For a little while the old man made no reply. His seamed face was as that of some ugly heathen god, but, whereas the god expresses evil, there was in the face of Illawalli a look of placid benevolence. “Me grow old,” he said at last. “P’r’aps me can’t look into Moongalliti’s spirit. You one plurry fool, Bony.’ Member me wanted teach you how to look in men’s spirits? Mine father learned me, an’ my father’s father learned’ im, an’’ is father learned my father’s father. From the land of Ind, before the waters rose an’ made this land roun’ as is the sun, came the secrets my father learned me. No son have I to pass on the power. You are my son and my father, Bony, and you will have none of it.”
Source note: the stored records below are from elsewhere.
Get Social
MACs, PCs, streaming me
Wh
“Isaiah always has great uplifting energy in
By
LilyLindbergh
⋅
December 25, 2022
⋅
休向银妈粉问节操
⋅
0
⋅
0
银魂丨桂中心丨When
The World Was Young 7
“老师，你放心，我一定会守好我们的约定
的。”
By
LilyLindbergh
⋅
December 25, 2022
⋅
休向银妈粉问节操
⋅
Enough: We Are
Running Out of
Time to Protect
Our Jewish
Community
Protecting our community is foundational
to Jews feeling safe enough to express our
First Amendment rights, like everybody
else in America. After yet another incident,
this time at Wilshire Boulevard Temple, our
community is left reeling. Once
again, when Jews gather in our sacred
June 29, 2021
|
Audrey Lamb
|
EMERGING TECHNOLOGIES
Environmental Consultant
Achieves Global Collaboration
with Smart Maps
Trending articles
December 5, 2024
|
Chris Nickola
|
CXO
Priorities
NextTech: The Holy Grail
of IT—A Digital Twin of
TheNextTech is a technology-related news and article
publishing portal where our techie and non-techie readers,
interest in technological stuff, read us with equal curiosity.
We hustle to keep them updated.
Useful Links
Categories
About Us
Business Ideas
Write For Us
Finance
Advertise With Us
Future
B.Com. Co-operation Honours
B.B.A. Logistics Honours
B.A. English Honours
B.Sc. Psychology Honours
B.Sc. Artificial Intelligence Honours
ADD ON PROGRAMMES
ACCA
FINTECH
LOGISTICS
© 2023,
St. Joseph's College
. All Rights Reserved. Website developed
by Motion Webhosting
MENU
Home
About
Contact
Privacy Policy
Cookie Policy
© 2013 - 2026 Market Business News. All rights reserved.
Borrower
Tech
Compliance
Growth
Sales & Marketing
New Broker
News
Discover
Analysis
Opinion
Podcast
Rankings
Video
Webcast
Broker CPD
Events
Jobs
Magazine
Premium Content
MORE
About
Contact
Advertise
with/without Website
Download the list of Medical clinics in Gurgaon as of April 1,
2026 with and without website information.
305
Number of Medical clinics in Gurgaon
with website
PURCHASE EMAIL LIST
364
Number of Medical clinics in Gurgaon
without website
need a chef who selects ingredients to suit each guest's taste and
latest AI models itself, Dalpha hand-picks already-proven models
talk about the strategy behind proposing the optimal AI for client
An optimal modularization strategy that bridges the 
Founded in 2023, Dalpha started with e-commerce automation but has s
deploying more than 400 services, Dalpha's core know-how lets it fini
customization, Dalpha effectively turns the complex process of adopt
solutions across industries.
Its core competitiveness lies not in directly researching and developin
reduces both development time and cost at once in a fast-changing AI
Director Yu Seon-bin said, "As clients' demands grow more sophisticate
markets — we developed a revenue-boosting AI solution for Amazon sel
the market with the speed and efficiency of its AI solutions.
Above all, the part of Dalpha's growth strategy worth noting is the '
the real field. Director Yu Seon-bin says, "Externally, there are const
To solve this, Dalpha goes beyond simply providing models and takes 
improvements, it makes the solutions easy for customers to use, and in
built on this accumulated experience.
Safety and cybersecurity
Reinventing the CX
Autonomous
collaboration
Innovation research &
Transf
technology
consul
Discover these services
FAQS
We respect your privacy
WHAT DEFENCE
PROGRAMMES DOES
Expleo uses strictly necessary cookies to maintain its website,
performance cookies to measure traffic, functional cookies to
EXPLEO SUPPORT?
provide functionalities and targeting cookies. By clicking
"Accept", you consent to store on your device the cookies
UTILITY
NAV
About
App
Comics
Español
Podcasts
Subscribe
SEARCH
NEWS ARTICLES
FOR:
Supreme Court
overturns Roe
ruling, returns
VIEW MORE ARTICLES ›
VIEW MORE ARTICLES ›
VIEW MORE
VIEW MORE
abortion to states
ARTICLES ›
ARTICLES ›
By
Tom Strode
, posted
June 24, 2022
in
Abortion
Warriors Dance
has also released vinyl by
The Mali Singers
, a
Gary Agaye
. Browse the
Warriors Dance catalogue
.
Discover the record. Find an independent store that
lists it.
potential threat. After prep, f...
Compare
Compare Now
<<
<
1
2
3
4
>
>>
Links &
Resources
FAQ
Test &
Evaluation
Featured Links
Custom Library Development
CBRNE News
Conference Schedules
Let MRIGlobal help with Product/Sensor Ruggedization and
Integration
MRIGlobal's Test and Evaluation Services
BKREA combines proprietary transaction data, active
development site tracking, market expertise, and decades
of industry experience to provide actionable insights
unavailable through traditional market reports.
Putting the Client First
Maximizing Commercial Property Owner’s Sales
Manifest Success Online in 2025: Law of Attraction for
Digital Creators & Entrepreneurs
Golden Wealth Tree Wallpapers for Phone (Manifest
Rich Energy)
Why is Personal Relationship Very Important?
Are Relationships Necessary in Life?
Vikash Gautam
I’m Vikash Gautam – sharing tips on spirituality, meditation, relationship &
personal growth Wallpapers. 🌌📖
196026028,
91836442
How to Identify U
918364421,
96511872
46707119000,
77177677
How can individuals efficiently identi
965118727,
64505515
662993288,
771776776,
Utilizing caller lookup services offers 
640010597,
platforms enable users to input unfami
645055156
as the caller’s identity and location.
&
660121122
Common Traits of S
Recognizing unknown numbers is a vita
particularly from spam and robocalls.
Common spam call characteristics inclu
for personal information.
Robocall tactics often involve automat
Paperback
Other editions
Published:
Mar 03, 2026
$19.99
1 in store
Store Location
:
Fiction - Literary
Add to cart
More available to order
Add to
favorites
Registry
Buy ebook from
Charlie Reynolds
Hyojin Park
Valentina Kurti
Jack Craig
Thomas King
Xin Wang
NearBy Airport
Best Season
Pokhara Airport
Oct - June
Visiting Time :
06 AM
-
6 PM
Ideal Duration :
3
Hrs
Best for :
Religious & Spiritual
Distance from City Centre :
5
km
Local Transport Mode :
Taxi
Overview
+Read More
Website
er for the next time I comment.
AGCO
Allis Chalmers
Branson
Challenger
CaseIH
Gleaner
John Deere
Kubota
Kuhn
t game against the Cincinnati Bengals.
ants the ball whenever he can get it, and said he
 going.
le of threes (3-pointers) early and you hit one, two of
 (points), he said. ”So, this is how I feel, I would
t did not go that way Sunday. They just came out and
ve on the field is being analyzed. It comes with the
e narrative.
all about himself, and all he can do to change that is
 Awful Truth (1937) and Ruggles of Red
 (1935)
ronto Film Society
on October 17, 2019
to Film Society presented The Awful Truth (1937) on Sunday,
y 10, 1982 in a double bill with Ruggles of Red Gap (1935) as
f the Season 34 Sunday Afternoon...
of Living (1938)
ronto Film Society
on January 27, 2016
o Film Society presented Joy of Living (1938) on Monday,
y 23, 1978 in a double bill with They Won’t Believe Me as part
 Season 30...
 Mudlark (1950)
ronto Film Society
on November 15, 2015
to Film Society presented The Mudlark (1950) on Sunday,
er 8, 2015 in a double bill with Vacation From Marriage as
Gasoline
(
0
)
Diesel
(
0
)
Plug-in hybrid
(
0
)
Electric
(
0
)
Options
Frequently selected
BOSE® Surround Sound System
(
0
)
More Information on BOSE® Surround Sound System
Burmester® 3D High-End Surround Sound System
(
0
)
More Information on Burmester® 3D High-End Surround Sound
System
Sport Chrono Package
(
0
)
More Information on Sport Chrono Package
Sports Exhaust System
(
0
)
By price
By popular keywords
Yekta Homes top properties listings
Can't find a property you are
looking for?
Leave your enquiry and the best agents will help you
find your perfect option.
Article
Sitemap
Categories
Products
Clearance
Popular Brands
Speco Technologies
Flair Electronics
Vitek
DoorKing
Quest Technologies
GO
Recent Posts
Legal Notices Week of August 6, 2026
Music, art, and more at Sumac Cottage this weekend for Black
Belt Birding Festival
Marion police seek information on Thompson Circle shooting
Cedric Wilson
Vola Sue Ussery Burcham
The half-caste sighed. Illawalli’s hypnotic power was stupendous. Twice had Bony experienced it, and gladly would he have become possessed of the power had there been any other than the precise condition accompanying the offer. In his profession the secrets of the art, handed down through countless generations to Illawalli, would have been of inestimable value; but the condition on which the old man insisted in return for the knowledge was that Bony should forsake the white man’s civilization and become chief of Illawalli’s tribe when the latter died. And that was a condition Bony felt he could never accept. It would mean surrendering all the interests in life which the white man’s education had given.